● CONSIGNE ÉCRITE
Indiquez si chacune des affirmations suivantes concorde avec le texte présenté, en répondant par oui ou par non et en citant à l’identique les mots du texte qui tranchent : (a) à Nakônè, le corps civique est réparti en groupes de cinq frères tirés au sort ; (b) le mot de phratères est employé dans le décret ; (c) dans la République, le temps du mythe se situe au Livre V.

● TEXTE PRÉSENTÉ
------------------------------------

Dans l’enquête sur les voies de la réconciliation, le point de départ sera sicilien, avec les adelphoì hairetoì («frères électifs») de Nakônè.Grâce à la publication de documents inédits, on sait depuis peu que, dans cette bourgade sicilienne, après un différend (diaphorà) qui fur peut être une stasis(2), la réconciliation (diàlusis) entre les citoyens s’est un jour opérée sur le mode de l’adelphothetià («affrèrement»), en répartissant, pour mieux les mêler, tout le corps civique en groupes de cinq «frères» tirés au sort – deux «frères ennemies» issus des deux partis antagonistes, qu’encadrent solidement trois frères «neutres», cela doit, l’alchimie de l’amitié aidant, constituer à chaque fois un groupe très uni de frères symboliques(3).
Des frères symboliques, mais des frères (adelphoì) et non comme le souhaiterait l’éditeur du décret, des phratères (4) : de fait, si le mot de phrateres n’est pas prononcé, c’est que les fidèles aux formes grecques du politique, les Nakôniens du IIIe siècle avant notre ère concevaient bel et bien « l’union entre citoyens {…{ sur le modèle de la parenté par le sang(5) ».Adelphoì, donc : des consanguins, mais des consaingunins fictifs, tirés au sort et cependant désignés comme « élus » (hairetoì)(6). Bref, contre la menace toujours renaissante de la stasìs, cinq par cinq et tous ensemble, les citoyens de Nakôné deviendront frères.
Ce qui, avant d’aller plus avant dans toute interprétation du décret, nous invite à y voir plus clair dans les représentations grecques de la fraternité.


Les frères contre la stasis et la stasis des frères


Des frères contre la stasis : figure étonnante ? Voire.
De fait, cette figure qui, en Sicile, vise à l’efficacité symbolique d’une célébration festive répétée année après année, n’étonne que parce qu’elle s’inscrit dans la réalité d’une stratégie politico-institutionnelle.
Car dans les textes, la représentation d’une fraternité efficace contre la discorde est depuis longtemps repérable. C’est ainsi qu’elle s’énonçait, un siècle auparavant, comme le fondement le plus sûr de la cité platonicienne. Fraternité éminemment politique que celle qu’invente Platon, fût-ce sur un mode imaginaire, comme c’est le cas dans la République. L’opération se fait en deux temps, celui du mythe au Livre III, moment de l’idéologie avec le «beau mensonge», et celui de la construction de la cité au Livre V : le recours au mythe est certes premier(7) pour convaincre les citoyens de leur commune origine autochtone en vertu de laquelle, tous nés de la terre, ils sont «tous frères(8)», après quoi la construction politique organisera une parenté civique généralisée où les citoyens sont comme autant de frères, pourvus en indivision d’un nombre impressionnant de « pères », de « mères », et de « sœurs(9).

------------------------------------

(Entrées de données enregistrées)

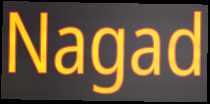
Nagad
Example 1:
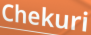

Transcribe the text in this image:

Chekuri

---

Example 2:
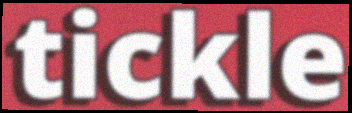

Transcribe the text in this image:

tickle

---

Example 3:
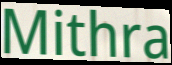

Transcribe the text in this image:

Mithra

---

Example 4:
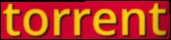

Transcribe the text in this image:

torrent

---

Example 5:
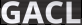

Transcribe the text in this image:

GACL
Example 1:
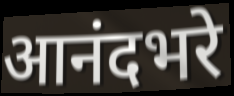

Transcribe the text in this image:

आनंदभरे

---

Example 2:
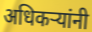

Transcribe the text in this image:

अधिकऱ्यांनी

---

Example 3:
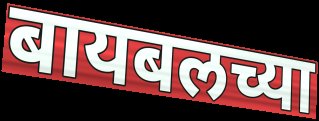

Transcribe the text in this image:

बायबलच्या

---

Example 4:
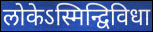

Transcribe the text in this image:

लोकेऽस्मिन्द्विविधा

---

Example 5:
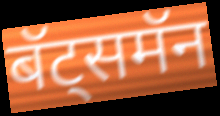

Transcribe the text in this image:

बॅट्समॅन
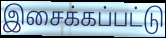
இசைக்கப்பட்டு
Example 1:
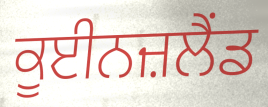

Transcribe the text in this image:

ਕੂਈਨਜ਼ਲੈਂਡ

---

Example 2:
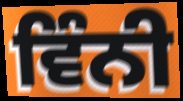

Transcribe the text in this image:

ਵਿੰਨੀ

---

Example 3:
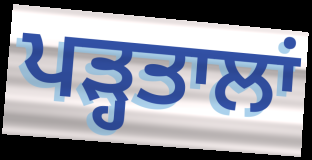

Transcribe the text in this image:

ਪੜ੍ਹਤਾਲਾਂ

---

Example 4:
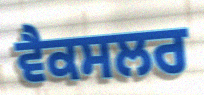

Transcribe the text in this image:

ਵੈਕਸਲਰ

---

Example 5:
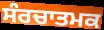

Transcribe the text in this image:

ਸੰਰਚਾਤਮਕ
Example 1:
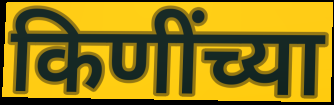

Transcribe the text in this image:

किणींच्या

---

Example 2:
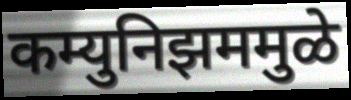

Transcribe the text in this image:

कम्युनिझममुळे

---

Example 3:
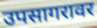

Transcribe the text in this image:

उपसागरावर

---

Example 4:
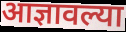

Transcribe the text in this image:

आज्ञावल्या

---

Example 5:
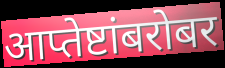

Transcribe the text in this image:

आप्तेष्टांबरोबर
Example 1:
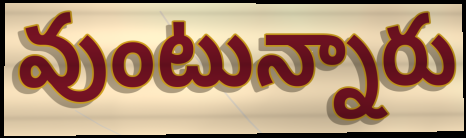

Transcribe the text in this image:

వుంటున్నారు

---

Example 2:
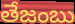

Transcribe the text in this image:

తేజంబు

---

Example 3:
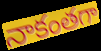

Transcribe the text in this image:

నాకంతగా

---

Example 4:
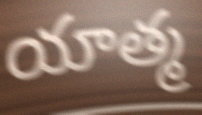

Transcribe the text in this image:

యాత్మ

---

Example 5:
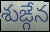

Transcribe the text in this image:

శుఙ్గేన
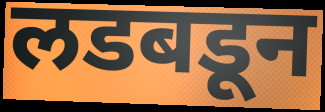
लडबडून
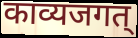
काव्यजगत्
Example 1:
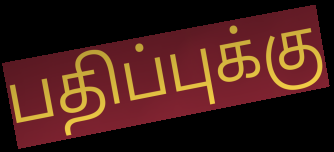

------------------------------------

● CORRIGÉ
(a) Oui : « en groupes de cinq «frères» tirés au sort ».
(b) Non : « si le mot de phrateres n’est pas prononcé ».
(c) Non : « celui du mythe au Livre III ».